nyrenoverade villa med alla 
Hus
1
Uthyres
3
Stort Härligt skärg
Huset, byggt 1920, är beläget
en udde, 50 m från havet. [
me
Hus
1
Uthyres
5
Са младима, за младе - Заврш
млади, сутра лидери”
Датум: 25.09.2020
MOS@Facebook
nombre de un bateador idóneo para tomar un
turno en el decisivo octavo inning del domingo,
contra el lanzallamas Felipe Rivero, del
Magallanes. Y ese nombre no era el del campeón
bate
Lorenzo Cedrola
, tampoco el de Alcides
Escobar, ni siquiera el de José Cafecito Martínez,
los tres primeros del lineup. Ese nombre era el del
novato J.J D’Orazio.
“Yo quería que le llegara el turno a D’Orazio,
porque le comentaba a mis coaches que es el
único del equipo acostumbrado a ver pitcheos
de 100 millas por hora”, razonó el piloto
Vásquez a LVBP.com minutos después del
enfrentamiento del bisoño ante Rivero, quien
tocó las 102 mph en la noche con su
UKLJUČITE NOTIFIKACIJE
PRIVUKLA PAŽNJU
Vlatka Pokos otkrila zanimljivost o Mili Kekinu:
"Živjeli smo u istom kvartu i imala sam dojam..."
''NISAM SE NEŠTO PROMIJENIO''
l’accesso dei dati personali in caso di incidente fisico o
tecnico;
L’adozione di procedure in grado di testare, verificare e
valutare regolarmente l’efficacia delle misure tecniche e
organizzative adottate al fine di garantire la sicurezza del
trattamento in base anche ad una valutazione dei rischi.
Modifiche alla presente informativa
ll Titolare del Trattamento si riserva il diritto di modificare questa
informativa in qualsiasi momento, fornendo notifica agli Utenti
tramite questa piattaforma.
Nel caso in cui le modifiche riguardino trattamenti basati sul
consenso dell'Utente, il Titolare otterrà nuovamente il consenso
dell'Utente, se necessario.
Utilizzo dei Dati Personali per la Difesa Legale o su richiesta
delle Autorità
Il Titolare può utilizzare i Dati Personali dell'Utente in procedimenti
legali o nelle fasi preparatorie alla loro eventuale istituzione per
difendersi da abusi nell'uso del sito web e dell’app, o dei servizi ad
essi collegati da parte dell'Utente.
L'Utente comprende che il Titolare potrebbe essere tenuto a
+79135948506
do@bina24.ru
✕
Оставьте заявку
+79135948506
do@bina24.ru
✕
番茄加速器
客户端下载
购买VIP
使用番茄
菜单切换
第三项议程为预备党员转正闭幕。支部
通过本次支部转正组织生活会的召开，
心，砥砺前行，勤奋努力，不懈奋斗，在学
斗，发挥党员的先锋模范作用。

● ● ● ●

_Task brief_.
Copy the text of all the records above line by line, with no change to any character.

_Answer to this task_.
nyrenoverade villa med alla 
Hus
1
Uthyres
3
Stort Härligt skärg
Huset, byggt 1920, är beläget
en udde, 50 m från havet. [
me
Hus
1
Uthyres
5
Са младима, за младе - Заврш
млади, сутра лидери”
Датум: 25.09.2020
MOS@Facebook
nombre de un bateador idóneo para tomar un
turno en el decisivo octavo inning del domingo,
contra el lanzallamas Felipe Rivero, del
Magallanes. Y ese nombre no era el del campeón
bate
Lorenzo Cedrola
, tampoco el de Alcides
Escobar, ni siquiera el de José Cafecito Martínez,
los tres primeros del lineup. Ese nombre era el del
novato J.J D’Orazio.
“Yo quería que le llegara el turno a D’Orazio,
porque le comentaba a mis coaches que es el
único del equipo acostumbrado a ver pitcheos
de 100 millas por hora”, razonó el piloto
Vásquez a LVBP.com minutos después del
enfrentamiento del bisoño ante Rivero, quien
tocó las 102 mph en la noche con su
UKLJUČITE NOTIFIKACIJE
PRIVUKLA PAŽNJU
Vlatka Pokos otkrila zanimljivost o Mili Kekinu:
"Živjeli smo u istom kvartu i imala sam dojam..."
''NISAM SE NEŠTO PROMIJENIO''
l’accesso dei dati personali in caso di incidente fisico o
tecnico;
L’adozione di procedure in grado di testare, verificare e
valutare regolarmente l’efficacia delle misure tecniche e
organizzative adottate al fine di garantire la sicurezza del
trattamento in base anche ad una valutazione dei rischi.
Modifiche alla presente informativa
ll Titolare del Trattamento si riserva il diritto di modificare questa
informativa in qualsiasi momento, fornendo notifica agli Utenti
tramite questa piattaforma.
Nel caso in cui le modifiche riguardino trattamenti basati sul
consenso dell'Utente, il Titolare otterrà nuovamente il consenso
dell'Utente, se necessario.
Utilizzo dei Dati Personali per la Difesa Legale o su richiesta
delle Autorità
Il Titolare può utilizzare i Dati Personali dell'Utente in procedimenti
legali o nelle fasi preparatorie alla loro eventuale istituzione per
difendersi da abusi nell'uso del sito web e dell’app, o dei servizi ad
essi collegati da parte dell'Utente.
L'Utente comprende che il Titolare potrebbe essere tenuto a
+79135948506
do@bina24.ru
✕
Оставьте заявку
+79135948506
do@bina24.ru
✕
番茄加速器
客户端下载
购买VIP
使用番茄
菜单切换
第三项议程为预备党员转正闭幕。支部
通过本次支部转正组织生活会的召开，
心，砥砺前行，勤奋努力，不懈奋斗，在学
斗，发挥党员的先锋模范作用。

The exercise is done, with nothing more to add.